If you are streaming audio / video files then the browser will request lots of small chunks for a file as you stream it or scrub through the file.
These appear as multiple 206 responses in the access log in fast succession in the same session.
Each of these requests goes through the whole moodle boostrap and session lock and then the plugin file access checks before service the file. But these requests are essentially identical except for the range request header. Even in the network tab in the chrome dev tools the multiple requests are all shown as a single resource.
So I think there is an opportunity to skip a whole bunch of processing, speed up the serving of these and also reduce contention on the session locking (similar conceptually to the read only locks MDL-58018)
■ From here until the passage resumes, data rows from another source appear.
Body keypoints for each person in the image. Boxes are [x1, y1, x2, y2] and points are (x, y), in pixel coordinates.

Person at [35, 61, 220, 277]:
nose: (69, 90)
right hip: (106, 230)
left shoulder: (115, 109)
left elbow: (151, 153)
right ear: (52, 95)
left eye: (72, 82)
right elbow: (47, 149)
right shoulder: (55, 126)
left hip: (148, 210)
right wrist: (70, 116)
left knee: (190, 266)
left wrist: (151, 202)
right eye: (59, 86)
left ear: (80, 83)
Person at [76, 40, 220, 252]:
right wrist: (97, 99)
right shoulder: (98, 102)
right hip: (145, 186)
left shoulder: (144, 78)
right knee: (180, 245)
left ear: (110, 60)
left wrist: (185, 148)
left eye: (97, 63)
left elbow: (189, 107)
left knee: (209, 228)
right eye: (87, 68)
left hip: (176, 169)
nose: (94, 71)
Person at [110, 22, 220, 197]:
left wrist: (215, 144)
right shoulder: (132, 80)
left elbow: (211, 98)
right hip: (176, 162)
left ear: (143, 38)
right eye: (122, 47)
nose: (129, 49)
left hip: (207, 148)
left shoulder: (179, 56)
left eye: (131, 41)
1) In the plugin file callback then calls send_file. In send file detect that this was a) a range and create a cache item which maps this unique url + session id to the file that was actually served
2) in pluginfile.php on the second range request and before we even start the session, check if there has been a recent request for this exact file from our session id. If there is a cache entry then we already know the raw file, so just serve it and skip a whole bunch of DB, session wait and lock and write, and also the plugin file callback which will have additional db lookups. We already know that a very recent permissions check passed for this file in this session so this is essentially as the same security as if the same person has ended downloading whole file in the original request just a few seconds ago. The cache entry timeout could be something like a couple minutes or perhaps proportional to the file size and still provide a very high hit rate.
My back of envelope numbers are that this affects about 1% of traffic overall, but it is a much larger fraction of pluginfile traffic, and the traffic it does affect is by nature often short intense bursts of many requests. When we have seen session lock contention start to escalate it is very often these 206's which bunch up and get clogged queuing behind each other and continue to snowball.
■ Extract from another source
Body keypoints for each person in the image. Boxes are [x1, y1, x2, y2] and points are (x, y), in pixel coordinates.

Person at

I don't have perfect evidence (yet) for this but I have a feeling that certain browsers 'sniff' range requests, ie if they don't get a response quickly then they can cancel it and try a smaller range request. Some browser will do a test of just byte 0-1 to test support for range requests and then fire off more requests. And I know that some esoteric browsers will fire off multiple smaller ranges in parallel to download a large file faster. I've seen this with PDF's which appear to also be 'streamed' by some readers.
This also goes hand in hand with MDL-65693 which adds proper / faster support for http HEAD requests. In a lot of cases a HEAD request is purely to grab the content length before making subsequent range requests. So in this case the cache item could also be set in the HEAD logic as well so it is ready for the first range request.